| STUDY TEXT |
Skip to content(if available)orjump to list(if available)

Stop using the elbow criterion for k-means

whatshisface

The elbow method has a simple theoretical justification. If the data actually has k well-separated clusters, the gains from splitting halves of clusters should be dramatically less than from splitting distinct clusters. If that isn't true, the data doesn't have well-separated clusters anyway.

joshdavham

Since when did researchers decide to start titling their papers like clickbait YouTube videos?

The “Stop doing [conventional thing]!” title formula is, for whatever reason, the title that I always find the most annoying.

teraflop

It's nothing new. See, for instance, "Go To Statement Considered Harmful", published by Dijkstra in 1968.

vacuity

Though that name came from Wirth as editor. The original name ("A Case against the GO TO Statement") is somewhat less inflammatory.

cttet

Since a long time ago, and I found a trend that in more theoretical fields, the more 'clickbaity' the titles are, e.g. TCS, machine learning theory, etc.

cozzyd

Stop doing is all you need.

nurettin

It didn't grief me as much. Just scroll to the conclusion.

djoldman

> ... much better alternatives such as the variance-ratio criterion (VRC) of Calinski and Harabasz [6], the Bayesian Information Criterion (BIC), or the Gap statistics should always be preferred instead.

That's fair.

And: clustering algorithms are unsupervised by definition, therefore there is no correct answer.

In my experience, the use case almost always controls which algorithm (k-means, DBSCAN, etc.) will be best as well as the parameters chosen, e.g. k if that is available.

tetris11

I always used the silhoutte method (mostly because it generated cool art), and I'm happy to see it works well for large K, though fails at K=1

egberts1

But, but BUT credit card fraud divisions make heavy use of these "hockey-sticks" in K-means.

esafak

Clustering is a poorly defined task. What constitutes a cluster, separation by euclidean distance? That's not scale invariant.

The representation and clustering algorithm should be optimized for the downstream task.

binarymax

This is one of those interesting mathematical attempts to formalize a very human “I know it when I see it” quality. So maybe k-means is a poorly defined task if you don’t know k. Then you end up with the meta task of defining k, which has its problems, as seen in the paper. K-means alone, on some unknown data, without knowing the distance metric, and with no other heuristics or analysis, is going to go wrong. But if you are performing a dataset specific task, in a known vector space, with a good understanding of the outcome, then it’s really useful. The problem is probably that people learn that k-means is an unsupervised learning algorithm, and apply it incorrectly.

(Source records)
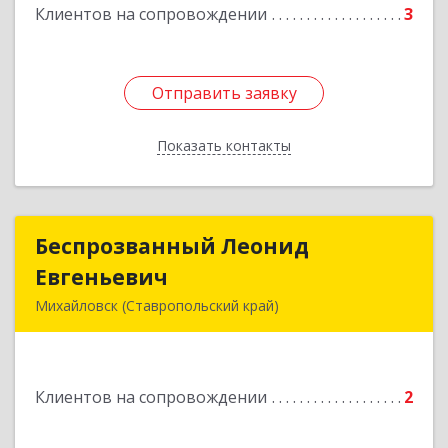
Подробнее
Клиентов на сопровождении
3
Отправить заявку
Отправить заявку
Показать контакты
Назад
Беспрозванный Леонид
Беспрозванный Леонид
Евгеньевич
Евгеньевич
Михайловск (Ставропольский край)
Подробнее
Клиентов на сопровождении
2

| LIST OF TASKS |
a - List the alternatives that the passage quoted in the thread on the elbow criterion says should always be preferred.
b - Render the source records as a JSON list of strings with one string per line, omitting blank lines. Leave the pictures out of the list.
The thread and the records have no connection to each other.

| ANSWERS TO THE PROBLEMS |
a -
- The variance-ratio criterion (VRC) of Calinski and Harabasz
- The Bayesian Information Criterion (BIC)
- The Gap statistics

b -
[
  "Подробнее",
  "Клиентов на сопровождении",
  "3",
  "Отправить заявку",
  "Отправить заявку",
  "Показать контакты",
  "Назад",
  "Беспрозванный Леонид",
  "Беспрозванный Леонид",
  "Евгеньевич",
  "Евгеньевич",
  "Михайловск (Ставропольский край)",
  "Подробнее",
  "Клиентов на сопровождении",
  "2"
]